Docs were asked: "Are there plans to apply for Medicare or Medicaid incentive payments for meaningful use of health IT?" Blumenthal reported on their answers in part, noting that 41.1% indicated "yes" and 14% said "no." However, a 44.9% plurality, which he did not mention, chose "uncertain whether we will apply." [Nothing to see here ... move along - ed.]

Those who answered "yes" were asked a follow-up question: "What year do you expect to apply for the meaningful-use payments?" Of the 41.1% of docs who indicated they were sure they would apply (a figure Blumenthal released), nearly one in five (19.7%, a number he didn’t mention) were unsure as to when. [Must be the Luddite faction - ed.]

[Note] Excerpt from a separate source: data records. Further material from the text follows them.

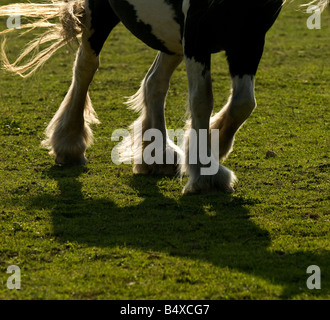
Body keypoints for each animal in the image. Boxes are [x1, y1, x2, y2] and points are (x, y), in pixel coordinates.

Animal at [0, 0, 328, 194]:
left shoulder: (249, 37)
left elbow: (243, 103)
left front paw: (214, 145)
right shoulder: (197, 31)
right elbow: (202, 100)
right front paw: (206, 171)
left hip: (171, 37)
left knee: (154, 84)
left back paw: (158, 155)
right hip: (104, 14)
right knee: (85, 68)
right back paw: (69, 143)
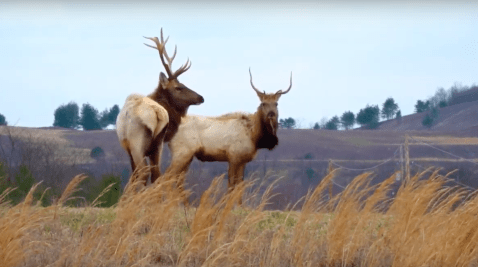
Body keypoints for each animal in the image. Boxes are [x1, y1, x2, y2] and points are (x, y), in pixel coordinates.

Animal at [117, 29, 205, 186]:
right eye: (179, 87)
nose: (201, 97)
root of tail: (156, 112)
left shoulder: (128, 147)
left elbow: (133, 175)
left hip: (137, 143)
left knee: (143, 173)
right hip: (156, 144)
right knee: (156, 174)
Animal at [164, 68, 292, 204]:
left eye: (276, 104)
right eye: (263, 103)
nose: (271, 114)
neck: (254, 135)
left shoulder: (243, 160)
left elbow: (240, 185)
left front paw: (240, 205)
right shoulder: (233, 157)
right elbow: (231, 184)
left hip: (187, 156)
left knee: (178, 179)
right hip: (182, 153)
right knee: (167, 176)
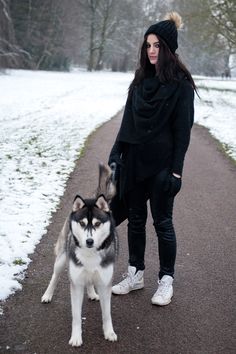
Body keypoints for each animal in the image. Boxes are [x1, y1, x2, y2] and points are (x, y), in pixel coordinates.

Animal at [41, 163, 118, 346]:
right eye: (82, 223)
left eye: (97, 224)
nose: (89, 241)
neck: (90, 254)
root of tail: (92, 197)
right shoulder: (75, 284)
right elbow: (76, 316)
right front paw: (76, 337)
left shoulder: (105, 283)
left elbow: (107, 314)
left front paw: (109, 332)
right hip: (62, 259)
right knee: (54, 276)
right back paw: (47, 294)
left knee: (89, 280)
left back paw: (91, 293)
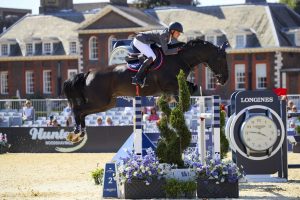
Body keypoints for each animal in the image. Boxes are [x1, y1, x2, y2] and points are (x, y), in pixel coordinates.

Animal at [62, 38, 227, 142]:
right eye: (220, 59)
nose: (224, 80)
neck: (179, 58)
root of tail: (88, 73)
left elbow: (190, 88)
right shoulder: (170, 84)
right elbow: (183, 96)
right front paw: (177, 109)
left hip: (107, 103)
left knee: (82, 112)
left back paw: (80, 133)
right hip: (99, 101)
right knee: (78, 109)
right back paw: (76, 132)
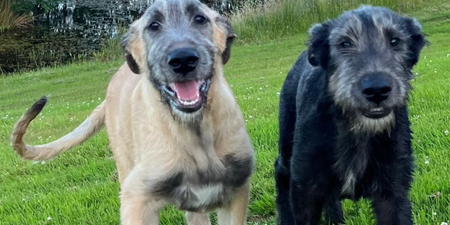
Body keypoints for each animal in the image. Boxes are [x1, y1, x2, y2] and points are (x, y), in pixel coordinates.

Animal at [10, 0, 255, 224]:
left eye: (200, 19)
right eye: (153, 25)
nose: (183, 60)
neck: (193, 131)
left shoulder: (235, 194)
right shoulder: (137, 198)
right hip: (124, 161)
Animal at [274, 5, 426, 225]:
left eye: (395, 41)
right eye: (345, 43)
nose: (377, 90)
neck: (356, 129)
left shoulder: (393, 191)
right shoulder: (305, 187)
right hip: (287, 140)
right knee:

Additionally, the NCHS asked physicians, "Which incentive payment do you plan to apply for?" Their responses to this question also weren’t mentioned by Blumenthal last week. Not surprisingly, given current eligibility thresholds, 65.1% selected Medicare and just 6.8% chose Medicaid, but again there was considerable uncertainty, with 28.2% choosing "unknown" or leaving the choice blank. [This finding suggests rank confusion to me more than anything else. In case nobody noticed, physicians are rather busy these days taking care of patients, and don't have time to find out what's in lengthy government documents - ed.]


Read the whole article.

It seems the executive is simply determined to push this technology onto a significantly skeptical physician community - skeptical of the incentives, of MU, of government intentions, and/or of the technology itself.

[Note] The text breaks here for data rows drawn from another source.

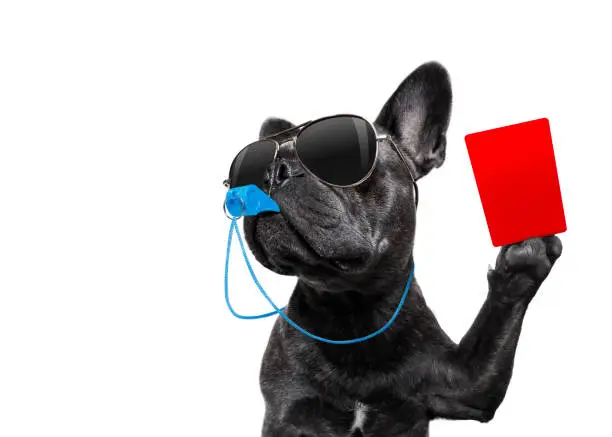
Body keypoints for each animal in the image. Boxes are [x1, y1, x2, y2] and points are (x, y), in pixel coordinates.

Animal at [241, 62, 560, 436]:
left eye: (339, 160)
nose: (270, 172)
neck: (353, 306)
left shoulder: (465, 384)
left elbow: (495, 324)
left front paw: (526, 252)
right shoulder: (287, 412)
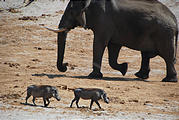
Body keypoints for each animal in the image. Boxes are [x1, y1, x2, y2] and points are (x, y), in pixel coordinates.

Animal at [45, 0, 178, 82]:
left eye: (72, 12)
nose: (66, 65)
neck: (89, 2)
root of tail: (175, 20)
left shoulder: (104, 20)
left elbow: (99, 43)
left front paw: (93, 76)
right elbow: (113, 48)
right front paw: (124, 68)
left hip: (164, 34)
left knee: (167, 56)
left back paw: (168, 80)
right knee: (146, 54)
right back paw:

Of course, perhaps they feel that such data on a beneficent technology that will absolutely, positively benefit medicine and patients needs to be withheld - for the greater good, of course, which some people have to suffer to achieve (see the post "MAUDE and HIT Risks: Mother Mary, What in God's Name is Going on Here?"). ONC on healthcare IT in recent months:

http://healthcarereform.nejm.org/?p=3732&query=home
... The widespread use of electronic health records (EHRs) in the United States is inevitable. EHRs will improve caregivers’ decisions and patients’ outcomes. Once patients experience the benefits of this technology, they will demand nothing less from their providers. Hundreds of thousands of physicians have already seen these benefits in their clinical practice.
(Also see http://hcrenewal.blogspot.com/2010/07/new-england-journal-on-meaningful-use.html).

and

http://www.massdevice.com/news/blumenthal-evidence-adverse-events-with-emrs-anecdotal-and-fragmented
... [Blumenthal's] department is confident that its mission remains unchanged in trying to push all healthcare establishments to adopt EMRs as a standard practice. "The [ONC] committee [investigating FDA reports of HIT endangement] said that nothing it had found would give them any pause that a policy of introducing EMR's could impede patient safety," he said. (Also see http://hcrenewal.blogspot.com/2010/05/david-blumenthal-on-health-it-safety.html).


A good number of physicians still appear to possess critical thinking skills.

Perhaps the new Congress (i.e., legislative branch) can benefit from physician-style skepticism about health IT as well.